Our results indicate that differences greater than 15 % for PJPS and greater than 24 % (Table 1) for AJPS for ER and IR can an effective way of identifying shoulders at risk in overhead sport activities. Since differences between 10 to 15 % are acceptable in the case of isokinetic testing [18], and it seems justified to express the limits as percentages rather than degrees as doing so provides a more accurate picture of proprioception.
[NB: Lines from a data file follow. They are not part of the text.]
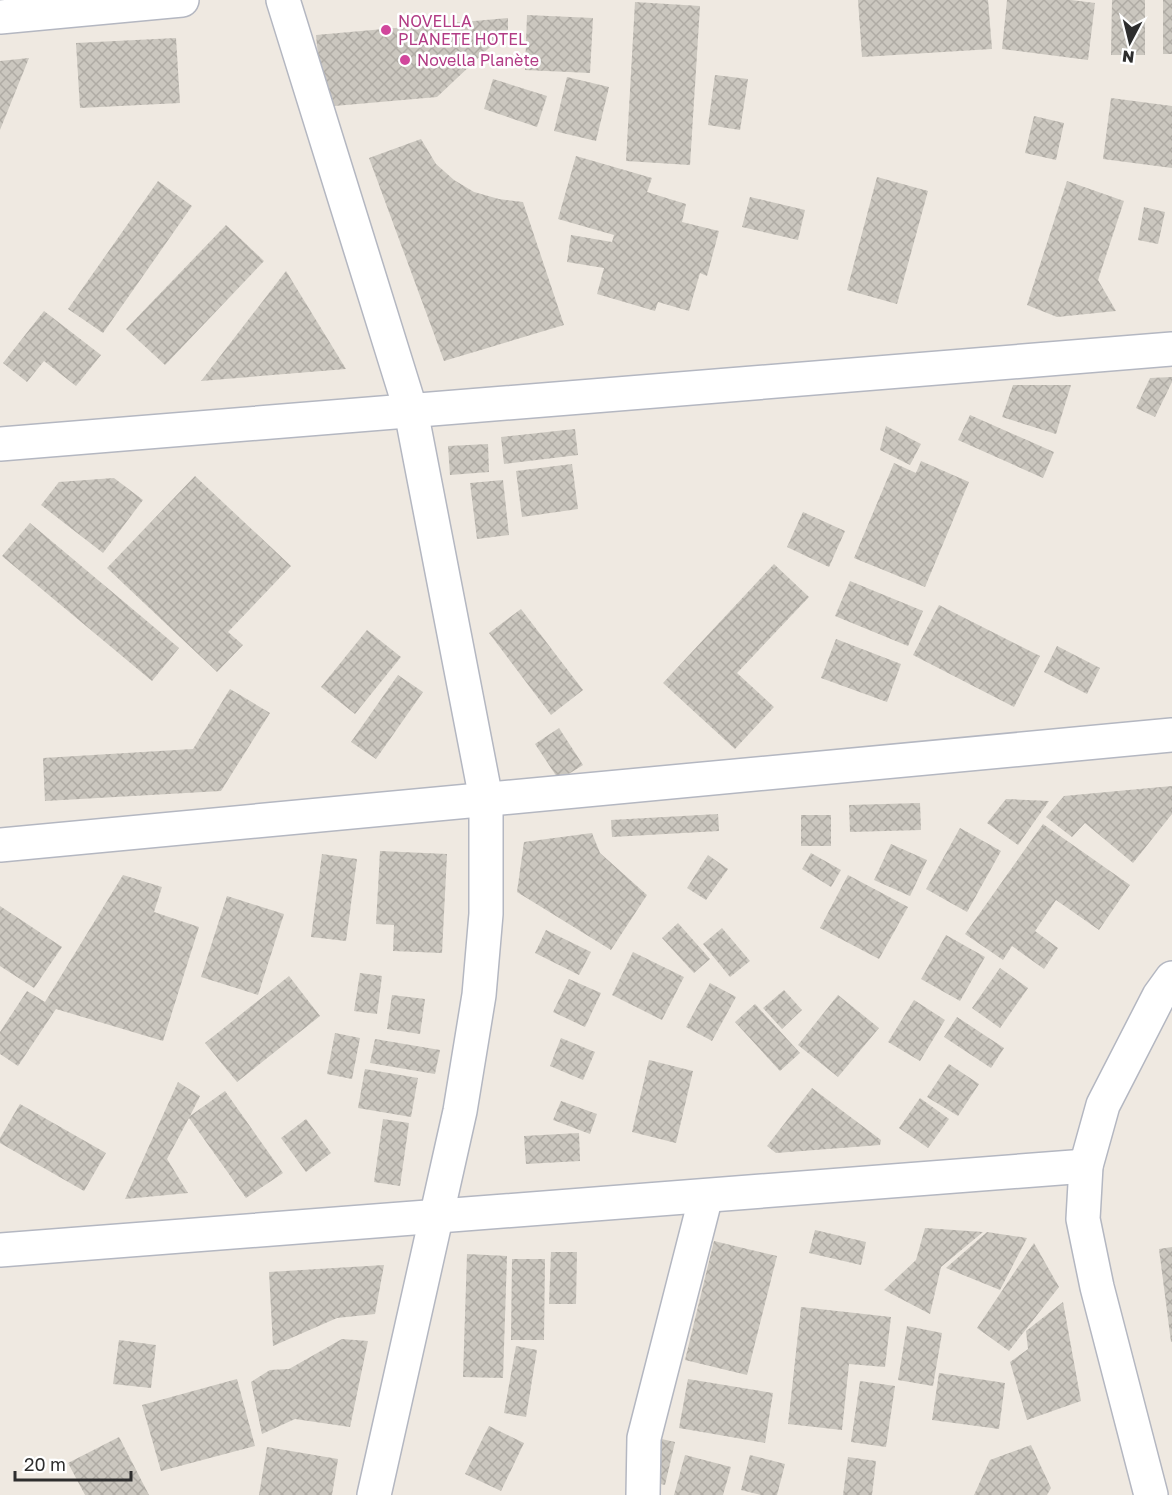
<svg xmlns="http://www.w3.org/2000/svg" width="1172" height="1495" viewBox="0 0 1172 1495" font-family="'Golos Text',sans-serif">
	<defs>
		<pattern id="building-cross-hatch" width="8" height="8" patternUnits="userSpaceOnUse" patternTransform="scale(1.5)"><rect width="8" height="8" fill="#cbc7bf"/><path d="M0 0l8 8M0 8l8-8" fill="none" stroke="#afaba4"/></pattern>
	</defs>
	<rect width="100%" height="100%" fill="#efe9e1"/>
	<!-- building -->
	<g fill="url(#building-cross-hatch)">
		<path d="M858,0H988L992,49L862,57Z"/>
		<path d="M1007,0H1071L1095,3L1088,60L1002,49Z"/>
		<path d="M1112,0H1145V55H1111Z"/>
		<rect x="1163" y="0" width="9" height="54"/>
		<path d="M635,2L700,6L690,165L626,161Z"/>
		<path d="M527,15L593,18L590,73L525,70Z"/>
		<path d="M508,18V30L437,97L323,107L316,35Z"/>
		<path d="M176,38L180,103L80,108L76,43Z"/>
		<path d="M29,58L0,130V61Z"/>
		<path d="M715,75L748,79L740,130L708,125Z"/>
		<path d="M567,77L609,87L596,141L554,131Z"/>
		<path d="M493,79L547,96L537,127L484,109Z"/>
		<path d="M1111,98L1172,106V168L1103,159Z"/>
		<path d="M1034,116L1064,123L1056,160L1025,153Z"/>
		<path d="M421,139L436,164L454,180L474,192L499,199L523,202L564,325L444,361L369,158Z"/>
		<path d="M576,156L652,178L647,192L686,204L682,222L719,231L707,276L700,273L689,311L658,302L655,311L597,294L604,268L567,262L571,235L612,242L614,235L558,219Z"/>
		<path d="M877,177L928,191L897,304L847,290Z"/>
		<path d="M158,181L192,206L103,333L68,309Z"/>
		<path d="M1067,181L1124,201L1098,280L1116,311L1057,317L1027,305Z"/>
		<path d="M750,197L805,210L798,240L742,227Z"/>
		<path d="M1144,207L1165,212L1158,244L1138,240Z"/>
		<path d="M226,225L264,261L165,365L126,329Z"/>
		<path d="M286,271L346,369L201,381Z"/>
		<path d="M44,311L101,355L76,386L44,361L27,382L3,363Z"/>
		<path d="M1172,377V382L1155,417L1136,408L1150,378Z"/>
		<path d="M1013,385H1071L1056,434L1002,417Z"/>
		<path d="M970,415L1054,452L1043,478L958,440Z"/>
		<path d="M886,426L921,444L910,465L880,450Z"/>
		<path d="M575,429L578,455L504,464L501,437Z"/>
		<path d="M488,444L489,472L450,475L448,446Z"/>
		<path d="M921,461L969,482L925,587L854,558L894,463L916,473Z"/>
		<path d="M572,464L578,509L522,517L516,471Z"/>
		<path d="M195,476L291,566L228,632L243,645L217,672L107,568Z"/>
		<path d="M114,478L143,500L103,553L41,505L59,482Z"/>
		<path d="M503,480L509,535L477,539L470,483Z"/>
		<path d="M803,512L845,531L829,567L787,547Z"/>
		<path d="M30,523L179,648L152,681L2,556Z"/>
		<path d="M774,564L809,597L737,673L774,707L735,749L663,683Z"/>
		<path d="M850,581L923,611L908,646L835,616Z"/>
		<path d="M939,605L1040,656L1014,707L913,655Z"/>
		<path d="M521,609L583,690L551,715L489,633Z"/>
		<path d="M367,630L401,657L355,714L321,687Z"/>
		<path d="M836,639L901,664L887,702L821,678Z"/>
		<path d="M1057,646L1100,668L1087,694L1044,672Z"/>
		<path d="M398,675L423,692L376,759L351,742Z"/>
		<path d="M230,689L270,713L221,791L45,801L43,758L193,749Z"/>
		<path d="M559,728L583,765L559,780L535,744Z"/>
		<path d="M1172,786V814L1133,863L1085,823L1072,837L1046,817L1064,796Z"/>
		<path d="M1006,799L1049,801L1018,845L987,823Z"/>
		<path d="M920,803L921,830L850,832L849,805Z"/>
		<path d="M718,814L719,831L612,837L611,820Z"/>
		<rect x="801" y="815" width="30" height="31"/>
		<path d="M1043,824L1130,885L1099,930L1056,900L1035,931L1058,948L1044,969L1012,946L1003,960L965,934Z"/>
		<path d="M960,828L1001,851L967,912L926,889Z"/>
		<path d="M592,833L600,853L647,895L611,950L517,892L524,842Z"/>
		<path d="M891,844L927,860L910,896L874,880Z"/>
		<path d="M380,851L447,854L442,953L393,951L394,925L376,924Z"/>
		<path d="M811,853L841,870L831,887L802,869Z"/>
		<path d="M322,854L357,859L346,941L311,937Z"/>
		<path d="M708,855L728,869L706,900L687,888Z"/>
		<path d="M123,875L162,887L154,912L199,927L163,1041L56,1009L18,1066L0,1054V1032L27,991L45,1002Z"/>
		<path d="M848,875L908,907L879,959L820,928Z"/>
		<path d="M227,896L284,914L258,995L201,977Z"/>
		<path d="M0,906L62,947L34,988L0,966Z"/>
		<path d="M678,923L710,959L694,973L662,938Z"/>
		<path d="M722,928L750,961L730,977L703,944Z"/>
		<path d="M546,930L591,952L579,975L535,953Z"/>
		<path d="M946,935L985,957L960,1001L921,979Z"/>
		<path d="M633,952L684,977L662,1020L612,995Z"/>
		<path d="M1000,968L1028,988L1000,1028L972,1008Z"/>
		<path d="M360,973L382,976L377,1014L354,1011Z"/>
		<path d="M289,976L320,1016L237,1082L205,1043Z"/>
		<path d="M569,979L601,993L585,1027L553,1012Z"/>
		<path d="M710,983L736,997L712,1041L686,1027Z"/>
		<path d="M784,990L802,1010L782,1029L763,1008Z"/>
		<path d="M392,995L425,999L420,1034L387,1029Z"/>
		<path d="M838,995L879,1028L838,1077L798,1045Z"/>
		<path d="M914,1000L945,1020L920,1061L888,1042Z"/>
		<path d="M755,1004L800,1053L780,1071L735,1022Z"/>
		<path d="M957,1017L1004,1048L991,1068L944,1037Z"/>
		<path d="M335,1033L360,1038L352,1079L327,1074Z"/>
		<path d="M561,1038L595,1052L583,1080L550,1066Z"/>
		<path d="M375,1039L440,1050L435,1074L370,1063Z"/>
		<path d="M649,1060L693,1071L676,1143L632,1132Z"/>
		<path d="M949,1064L979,1084L958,1116L927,1097Z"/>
		<path d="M365,1069L418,1078L411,1117L358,1108Z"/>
		<path d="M178,1082L200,1096L190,1116L225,1091L283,1173L246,1198L189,1118L167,1159L188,1193L125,1199Z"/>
		<path d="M812,1088L881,1140L880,1145L776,1153L767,1146Z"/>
		<path d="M920,1098L949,1119L928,1148L899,1128Z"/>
		<path d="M561,1101L597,1114L590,1134L553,1120Z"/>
		<path d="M20,1104L106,1153L84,1191L0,1143V1138Z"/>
		<path d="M306,1119L331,1153L306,1172L281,1138Z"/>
		<path d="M383,1119L409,1123L400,1186L374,1182Z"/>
		<path d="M579,1133L580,1161L526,1164L524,1136Z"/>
		<path d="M925,1228L983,1232L941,1267L930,1314L884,1290L916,1260Z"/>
		<path d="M815,1230L866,1242L861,1265L809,1253Z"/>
		<path d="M987,1232L1027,1238L1000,1290L946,1268Z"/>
		<path d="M714,1241L777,1256L747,1375L685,1360Z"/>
		<path d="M1034,1243L1059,1287L1009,1351L977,1328Z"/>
		<path d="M1172,1247V1342H1171L1159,1249Z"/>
		<path d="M551,1252H577L576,1304H549Z"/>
		<path d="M467,1254L507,1256L503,1378L463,1377Z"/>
		<path d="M512,1259H545L544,1340H511Z"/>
		<path d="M384,1265L375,1314L337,1318L273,1346L269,1272Z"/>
		<path d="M1063,1302L1081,1401L1027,1420L1010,1362L1028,1349L1026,1331Z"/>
		<path d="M801,1307L891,1317L885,1367L849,1364L842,1430L788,1424Z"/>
		<path d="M907,1326L942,1333L933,1386L898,1380Z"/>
		<path d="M342,1339L368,1341L350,1427L295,1419L262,1434L251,1382L270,1370L289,1369Z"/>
		<path d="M119,1340L156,1345L151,1388L113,1384Z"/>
		<path d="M516,1346L537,1350L526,1417L504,1413Z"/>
		<path d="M939,1373L1005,1383L999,1429L932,1420Z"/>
		<path d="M237,1379L255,1446L161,1471L142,1405Z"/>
		<path d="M688,1379L773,1393L765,1443L679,1428Z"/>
		<path d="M860,1381L895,1386L886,1447L851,1442Z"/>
		<path d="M489,1426L524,1443L501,1491L465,1474Z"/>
		<path d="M119,1437L149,1495H85L68,1463Z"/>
		<path d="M657,1438L675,1442L665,1485L648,1481Z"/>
		<path d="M1031,1445L1051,1488L1047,1495H974L990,1460Z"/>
		<path d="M267,1447L338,1459L332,1495H259Z"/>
		<path d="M685,1455L731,1467L723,1495H674Z"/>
		<path d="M750,1455L785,1464L777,1495H761L741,1490Z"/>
		<path d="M848,1457L876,1461L872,1495H843Z"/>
	</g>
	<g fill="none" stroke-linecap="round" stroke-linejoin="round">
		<!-- minor casing -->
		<g stroke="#b4b7c1" stroke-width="36">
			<g id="minor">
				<path d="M283,0L411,411L486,799V914L479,995L460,1111L374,1495"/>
				<path d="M0,444L1172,349"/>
				<path d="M0,845L1172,735"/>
				<path d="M0,1250L1086,1166"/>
				<path d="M643,1495L644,1438L706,1196"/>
				<path d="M1151,1495L1097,1287L1083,1219L1086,1166L1103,1105L1159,996L1172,978"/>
			</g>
		</g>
		<!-- secondary casing -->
		<g stroke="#b4b7c1" stroke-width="36">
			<path id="secondary" d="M0,17L182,0"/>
		</g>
		<!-- minor -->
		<use href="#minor" stroke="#fff" stroke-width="33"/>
		<!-- secondary -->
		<use href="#secondary" stroke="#fff" stroke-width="33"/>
	</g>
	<!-- markers -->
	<g fill="#d1479c" stroke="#fff" stroke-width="2">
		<circle cx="386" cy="30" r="6"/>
		<circle cx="405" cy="60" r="6"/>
	</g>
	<g text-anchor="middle" stroke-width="5" stroke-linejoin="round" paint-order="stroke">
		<!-- hotel labels -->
		<g font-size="16" fill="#b23c85" stroke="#fff" text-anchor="start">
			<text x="398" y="27">NOVELLA<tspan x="398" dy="18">PLANETE HOTEL</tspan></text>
			<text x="417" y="66">Novella Planète</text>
		</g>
	</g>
	<!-- north arrow -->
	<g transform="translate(1130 42) rotate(187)" stroke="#ffffff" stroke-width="4.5" paint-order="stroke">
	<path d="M0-4.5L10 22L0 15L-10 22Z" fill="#2e2e2e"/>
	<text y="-9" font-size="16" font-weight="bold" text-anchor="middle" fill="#2e2e2e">N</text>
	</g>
	<!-- scale -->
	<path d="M15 1471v9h116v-9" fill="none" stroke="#2e2e2e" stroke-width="3"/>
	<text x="24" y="1471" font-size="18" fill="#2e2e2e" stroke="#ffffff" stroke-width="4.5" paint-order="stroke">20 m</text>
</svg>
Although the extrapolation of our results to the overhead sport activity population has certain limitations, our findings nevertheless constitute a set of baseline normative PJPS and AJPS values for IR and ER of the shoulder which may be valuable in future studies on arms in the MNP position using an isokinetic dynamometer.

Conclusions

  1. 1.

    The anatomical structure of the anterior and posterior passive shoulder restraints has no impact on differences in PJPS between ER and IR in a modified neutral shoulder position.

  2. 2.

    The potential for spontaneous healing of anatomical structure of the anterior and posterior passive shoulder restraints influences the recovery of PJPS after arthroscopic release of idiopathic frozen shoulder.

  3. 3.

    Deficits of external rotator peak torque negatively affect AJPS.

  4. 4.

    The use of an isokinetic dynamometer with the arm in the modified neutral shoulder position allows the PJPS and AJPS of ER and IR to be measured with a high level of reproducibility.

  5. 5.

    Differences greater than 15 % for PJPS and 24 % for AJPS of ER and IR of the shoulder can be helpful in future studies as baseline data for selection of particular active and passive shoulder stabilizers at risk.